Still: dig deeper into the numbers and one finds racial inequities that existed long before the pandemic and, if anything, were made worse by it, and by the resulting economic damage. 

A Mother Jones analysis of census data and sheriff’s department lockout notices in five California counties from March 13, 2020 to October 2021 found that even as evictions proceeded at lower rates during the pandemic, they continued to disproportionately affect residents of majority-Latino and majority-minority neighborhoods. 

The magazine found that in San Diego County, families living in majority-Latino neighborhoods faced a lockout rate of just more than four units for every 10,000 men, women, and children – 17.7 percent higher than that experienced by people in majority-White neighborhoods. And the pattern was repeated in other counties as well – in Contra Costa County east of San Francisco, people in Latino-majority neighborhoods experienced 46 percent higher lockout rates than those living in white neighborhoods.. 

And that study covered only official eviction proceedings. What about non-eviction evictions? 

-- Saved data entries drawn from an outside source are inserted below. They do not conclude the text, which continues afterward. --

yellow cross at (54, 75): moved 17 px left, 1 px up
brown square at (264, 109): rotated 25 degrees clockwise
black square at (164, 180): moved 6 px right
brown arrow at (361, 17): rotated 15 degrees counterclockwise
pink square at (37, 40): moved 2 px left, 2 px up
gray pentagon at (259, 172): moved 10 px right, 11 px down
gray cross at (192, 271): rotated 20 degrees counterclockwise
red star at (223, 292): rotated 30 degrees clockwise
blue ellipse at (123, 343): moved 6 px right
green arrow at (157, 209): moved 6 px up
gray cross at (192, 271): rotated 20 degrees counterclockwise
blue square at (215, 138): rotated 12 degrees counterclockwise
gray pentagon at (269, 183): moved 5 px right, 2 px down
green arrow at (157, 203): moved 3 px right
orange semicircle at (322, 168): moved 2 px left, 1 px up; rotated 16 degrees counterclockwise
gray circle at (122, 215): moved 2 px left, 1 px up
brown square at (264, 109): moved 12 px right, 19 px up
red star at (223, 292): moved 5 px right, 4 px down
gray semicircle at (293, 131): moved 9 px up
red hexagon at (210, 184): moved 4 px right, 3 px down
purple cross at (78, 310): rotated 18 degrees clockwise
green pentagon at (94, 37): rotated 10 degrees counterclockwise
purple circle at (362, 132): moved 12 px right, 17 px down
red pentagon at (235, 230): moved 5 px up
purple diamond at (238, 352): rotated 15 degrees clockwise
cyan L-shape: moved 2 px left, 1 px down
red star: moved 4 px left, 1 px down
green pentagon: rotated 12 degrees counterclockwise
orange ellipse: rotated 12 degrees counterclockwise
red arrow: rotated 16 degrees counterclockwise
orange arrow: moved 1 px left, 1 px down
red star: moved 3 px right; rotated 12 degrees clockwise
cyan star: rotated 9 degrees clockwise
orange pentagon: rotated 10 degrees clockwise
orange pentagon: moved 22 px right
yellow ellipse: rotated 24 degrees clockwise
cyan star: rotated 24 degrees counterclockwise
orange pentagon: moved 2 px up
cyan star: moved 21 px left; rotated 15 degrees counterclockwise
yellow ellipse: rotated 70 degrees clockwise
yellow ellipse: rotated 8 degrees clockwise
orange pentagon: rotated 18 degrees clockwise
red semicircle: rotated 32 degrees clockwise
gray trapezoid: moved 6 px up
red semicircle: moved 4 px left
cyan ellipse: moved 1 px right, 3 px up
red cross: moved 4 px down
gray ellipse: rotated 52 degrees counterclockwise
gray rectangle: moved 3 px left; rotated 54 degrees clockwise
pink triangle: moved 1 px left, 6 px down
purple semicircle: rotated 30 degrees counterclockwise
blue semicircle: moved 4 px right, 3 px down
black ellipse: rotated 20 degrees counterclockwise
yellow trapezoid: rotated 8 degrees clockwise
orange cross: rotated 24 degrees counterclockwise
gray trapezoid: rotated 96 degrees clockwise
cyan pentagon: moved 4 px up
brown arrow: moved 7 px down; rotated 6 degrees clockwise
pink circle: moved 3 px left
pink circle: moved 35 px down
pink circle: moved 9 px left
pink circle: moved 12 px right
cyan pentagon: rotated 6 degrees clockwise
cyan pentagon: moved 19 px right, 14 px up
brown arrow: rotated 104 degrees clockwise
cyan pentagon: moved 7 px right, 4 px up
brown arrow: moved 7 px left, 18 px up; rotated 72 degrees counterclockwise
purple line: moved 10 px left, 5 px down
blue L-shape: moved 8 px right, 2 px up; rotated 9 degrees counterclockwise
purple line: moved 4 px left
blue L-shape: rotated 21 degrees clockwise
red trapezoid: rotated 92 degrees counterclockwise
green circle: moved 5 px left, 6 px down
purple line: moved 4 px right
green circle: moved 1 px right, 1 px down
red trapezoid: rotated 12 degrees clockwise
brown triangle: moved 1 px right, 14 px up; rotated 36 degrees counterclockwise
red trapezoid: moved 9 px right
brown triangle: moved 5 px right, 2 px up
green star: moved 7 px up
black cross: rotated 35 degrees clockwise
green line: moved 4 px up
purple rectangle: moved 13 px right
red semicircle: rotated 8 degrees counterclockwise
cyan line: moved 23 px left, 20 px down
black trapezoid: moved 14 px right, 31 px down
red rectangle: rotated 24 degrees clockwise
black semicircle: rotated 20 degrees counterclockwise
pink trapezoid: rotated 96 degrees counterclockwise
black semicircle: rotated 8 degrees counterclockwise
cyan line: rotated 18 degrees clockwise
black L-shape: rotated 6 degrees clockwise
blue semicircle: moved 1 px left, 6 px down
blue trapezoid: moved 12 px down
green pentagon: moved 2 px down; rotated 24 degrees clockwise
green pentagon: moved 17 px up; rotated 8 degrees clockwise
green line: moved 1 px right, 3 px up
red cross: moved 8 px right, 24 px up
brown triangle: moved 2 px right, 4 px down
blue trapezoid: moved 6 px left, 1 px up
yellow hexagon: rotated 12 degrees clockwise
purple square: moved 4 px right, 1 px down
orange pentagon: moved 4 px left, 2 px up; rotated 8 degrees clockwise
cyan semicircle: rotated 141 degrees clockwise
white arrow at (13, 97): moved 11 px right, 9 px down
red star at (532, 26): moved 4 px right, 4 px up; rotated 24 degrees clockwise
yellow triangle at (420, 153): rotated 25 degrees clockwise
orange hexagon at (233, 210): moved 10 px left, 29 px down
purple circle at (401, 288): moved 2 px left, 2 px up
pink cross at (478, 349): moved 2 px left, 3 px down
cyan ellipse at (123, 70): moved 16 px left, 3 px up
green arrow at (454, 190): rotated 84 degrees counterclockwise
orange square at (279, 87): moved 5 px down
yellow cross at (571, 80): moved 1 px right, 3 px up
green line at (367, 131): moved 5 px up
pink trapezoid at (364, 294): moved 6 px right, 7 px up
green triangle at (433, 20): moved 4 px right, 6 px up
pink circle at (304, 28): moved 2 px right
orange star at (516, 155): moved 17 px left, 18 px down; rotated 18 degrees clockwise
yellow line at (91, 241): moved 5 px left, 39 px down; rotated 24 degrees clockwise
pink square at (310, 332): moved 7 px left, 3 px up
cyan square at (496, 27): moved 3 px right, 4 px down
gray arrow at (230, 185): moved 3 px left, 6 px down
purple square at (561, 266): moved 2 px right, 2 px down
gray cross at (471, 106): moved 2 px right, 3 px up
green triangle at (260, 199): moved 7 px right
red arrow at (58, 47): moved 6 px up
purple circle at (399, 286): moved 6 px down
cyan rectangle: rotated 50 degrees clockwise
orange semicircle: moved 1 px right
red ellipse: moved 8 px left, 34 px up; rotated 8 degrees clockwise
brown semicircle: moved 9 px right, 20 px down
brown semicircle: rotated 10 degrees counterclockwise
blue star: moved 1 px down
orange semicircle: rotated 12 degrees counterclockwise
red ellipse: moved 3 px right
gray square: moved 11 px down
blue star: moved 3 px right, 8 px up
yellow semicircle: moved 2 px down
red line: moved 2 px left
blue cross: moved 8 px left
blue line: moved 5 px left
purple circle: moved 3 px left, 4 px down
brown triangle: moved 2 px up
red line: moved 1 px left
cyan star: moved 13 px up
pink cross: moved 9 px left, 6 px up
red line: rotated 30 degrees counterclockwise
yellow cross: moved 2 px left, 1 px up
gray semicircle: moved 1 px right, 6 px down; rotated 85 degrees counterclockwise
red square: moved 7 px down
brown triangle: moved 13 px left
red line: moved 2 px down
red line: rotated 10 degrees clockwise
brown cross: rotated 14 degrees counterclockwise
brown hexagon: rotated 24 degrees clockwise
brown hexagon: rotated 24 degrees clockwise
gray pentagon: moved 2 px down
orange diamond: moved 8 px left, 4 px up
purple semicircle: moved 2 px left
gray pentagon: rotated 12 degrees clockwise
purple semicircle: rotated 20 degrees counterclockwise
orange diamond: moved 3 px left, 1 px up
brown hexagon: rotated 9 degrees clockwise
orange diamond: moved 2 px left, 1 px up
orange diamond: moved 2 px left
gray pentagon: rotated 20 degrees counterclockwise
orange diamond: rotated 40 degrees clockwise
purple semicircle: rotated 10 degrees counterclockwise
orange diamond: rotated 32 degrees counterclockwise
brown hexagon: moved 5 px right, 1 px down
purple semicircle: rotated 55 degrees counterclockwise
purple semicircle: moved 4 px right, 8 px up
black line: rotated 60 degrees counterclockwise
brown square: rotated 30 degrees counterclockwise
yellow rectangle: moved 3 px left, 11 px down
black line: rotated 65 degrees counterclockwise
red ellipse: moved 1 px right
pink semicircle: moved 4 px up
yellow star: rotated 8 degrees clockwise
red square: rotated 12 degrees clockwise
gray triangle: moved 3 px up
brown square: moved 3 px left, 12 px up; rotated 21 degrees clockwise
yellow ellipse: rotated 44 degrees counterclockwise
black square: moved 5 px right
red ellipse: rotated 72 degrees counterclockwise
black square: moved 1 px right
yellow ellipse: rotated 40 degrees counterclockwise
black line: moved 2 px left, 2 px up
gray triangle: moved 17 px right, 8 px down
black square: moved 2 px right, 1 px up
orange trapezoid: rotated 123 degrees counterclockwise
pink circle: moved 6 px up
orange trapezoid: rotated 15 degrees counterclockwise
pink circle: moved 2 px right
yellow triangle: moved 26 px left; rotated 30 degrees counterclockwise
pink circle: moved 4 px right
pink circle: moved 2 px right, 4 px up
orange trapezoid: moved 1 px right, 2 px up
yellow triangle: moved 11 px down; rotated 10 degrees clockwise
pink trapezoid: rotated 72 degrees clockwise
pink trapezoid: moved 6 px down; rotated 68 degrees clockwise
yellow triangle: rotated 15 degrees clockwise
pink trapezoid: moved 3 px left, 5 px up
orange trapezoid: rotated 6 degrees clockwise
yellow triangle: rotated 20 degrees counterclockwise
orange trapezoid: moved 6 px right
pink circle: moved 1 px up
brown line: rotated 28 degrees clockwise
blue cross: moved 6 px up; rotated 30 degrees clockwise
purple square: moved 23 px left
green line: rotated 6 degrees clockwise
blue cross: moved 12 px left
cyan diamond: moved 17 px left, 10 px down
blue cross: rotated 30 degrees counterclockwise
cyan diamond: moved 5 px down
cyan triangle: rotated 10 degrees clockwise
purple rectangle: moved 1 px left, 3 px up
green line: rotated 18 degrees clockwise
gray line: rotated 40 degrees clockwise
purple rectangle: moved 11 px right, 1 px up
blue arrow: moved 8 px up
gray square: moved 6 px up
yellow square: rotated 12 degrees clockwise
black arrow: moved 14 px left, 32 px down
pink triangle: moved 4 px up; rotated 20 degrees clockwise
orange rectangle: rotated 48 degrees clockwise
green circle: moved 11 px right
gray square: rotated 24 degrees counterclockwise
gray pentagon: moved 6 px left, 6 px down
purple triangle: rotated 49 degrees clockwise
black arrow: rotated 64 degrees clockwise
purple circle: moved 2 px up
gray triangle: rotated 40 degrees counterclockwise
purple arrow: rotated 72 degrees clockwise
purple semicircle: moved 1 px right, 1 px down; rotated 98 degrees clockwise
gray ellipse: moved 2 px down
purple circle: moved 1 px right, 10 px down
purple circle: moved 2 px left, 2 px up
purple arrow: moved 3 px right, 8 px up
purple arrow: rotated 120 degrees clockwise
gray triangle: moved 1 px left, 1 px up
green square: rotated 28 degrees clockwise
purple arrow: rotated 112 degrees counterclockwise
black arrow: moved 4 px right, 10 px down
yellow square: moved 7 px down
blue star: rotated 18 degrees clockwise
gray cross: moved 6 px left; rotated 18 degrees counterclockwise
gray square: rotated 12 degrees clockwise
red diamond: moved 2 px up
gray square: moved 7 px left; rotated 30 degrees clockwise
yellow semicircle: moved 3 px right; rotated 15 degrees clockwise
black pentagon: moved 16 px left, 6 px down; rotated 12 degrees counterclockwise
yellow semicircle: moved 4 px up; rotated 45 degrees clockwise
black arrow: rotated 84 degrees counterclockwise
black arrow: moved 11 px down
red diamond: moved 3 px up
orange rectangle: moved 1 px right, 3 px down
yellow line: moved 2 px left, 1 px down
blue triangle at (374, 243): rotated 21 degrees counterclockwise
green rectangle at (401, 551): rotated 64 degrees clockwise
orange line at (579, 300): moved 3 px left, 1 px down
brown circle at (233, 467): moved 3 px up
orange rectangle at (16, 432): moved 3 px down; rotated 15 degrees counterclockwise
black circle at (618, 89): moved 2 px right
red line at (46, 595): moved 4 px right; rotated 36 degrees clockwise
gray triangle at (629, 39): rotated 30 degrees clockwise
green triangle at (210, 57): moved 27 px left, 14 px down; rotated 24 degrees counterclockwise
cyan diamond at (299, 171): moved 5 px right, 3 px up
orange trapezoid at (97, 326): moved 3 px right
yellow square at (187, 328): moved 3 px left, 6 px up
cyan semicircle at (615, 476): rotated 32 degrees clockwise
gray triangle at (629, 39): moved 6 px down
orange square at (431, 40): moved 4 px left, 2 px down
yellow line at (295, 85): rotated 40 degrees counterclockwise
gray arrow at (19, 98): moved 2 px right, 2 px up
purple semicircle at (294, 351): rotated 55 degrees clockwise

“Factoring in eviction threats and informal proceedings, the toll is unquestionably far greater,” the magazine wrote. “Matthew Desmond, a Princeton University sociologist and author of the Pulitzer-Prize winning book Evicted, determined that lockout notices in Milwaukee County, where he conducted research, represented just a quarter of all forced moves. Informal evictions were roughly twice as common as official ones, although harder to track.” 

So what is coming down the road and what can we do about it? 

For now, we know that rents are increasingly sharply. According to the rental platform Zumper, rents rose 26 percent in Henderson, Nevada between 2021 and 2022; in New York City, they increased 30 percent; in Miami, 39 percent. Nationwide, rent for a one-bedroom apartment between March 2021 and March 2022 rose an average of 12 percent; it was the eleventh time in the last year that one-bedroom rent averages hit an all-time high. 

The causes behind these increases are manifold. Housing construction was moving slowly even before the pandemic – now it has further slowed due to labor shortages and supply-chain disruptions. First-time homebuyers have been discouraged by an overheated housing market – meaning they are not buying and are holding on to rental units that others could occupy. And, of course, there is an overwhelming shortage of available housing stock, in particular affordable housing stock. One estimate says the U.S. will need 4.6 million new apartments by 2030; another 10 million existing units need renovation. 

It is clear that the U.S. needs more housing stock and particularly renters with low incomes need more assistance. Congress appropriated nearly $46 billion to help renters avoid evictions; $22 billion remains unspent, but that is of little solace to renters in, say, New York City, which has spent all of its share of the funds. And much of this money is targeted toward renters who lost money due to COVID-19 – it does not cover renters who are simply being priced out of the market. 

Time magazine notes: 

“There is certainly not enough funding to meet the colossal number of renters experiencing unexpected lease or moving costs, but even if some renters find a way to access the funds, it is a short-term fix to a long-term crisis.” the magazine wrote. 

“We actually have to fix this problem in the long run,” Ann Olivia, Vice President for Housing Policy at the Center on Budget and Policy Priorities, told Time. “And we have to make people whole right now.”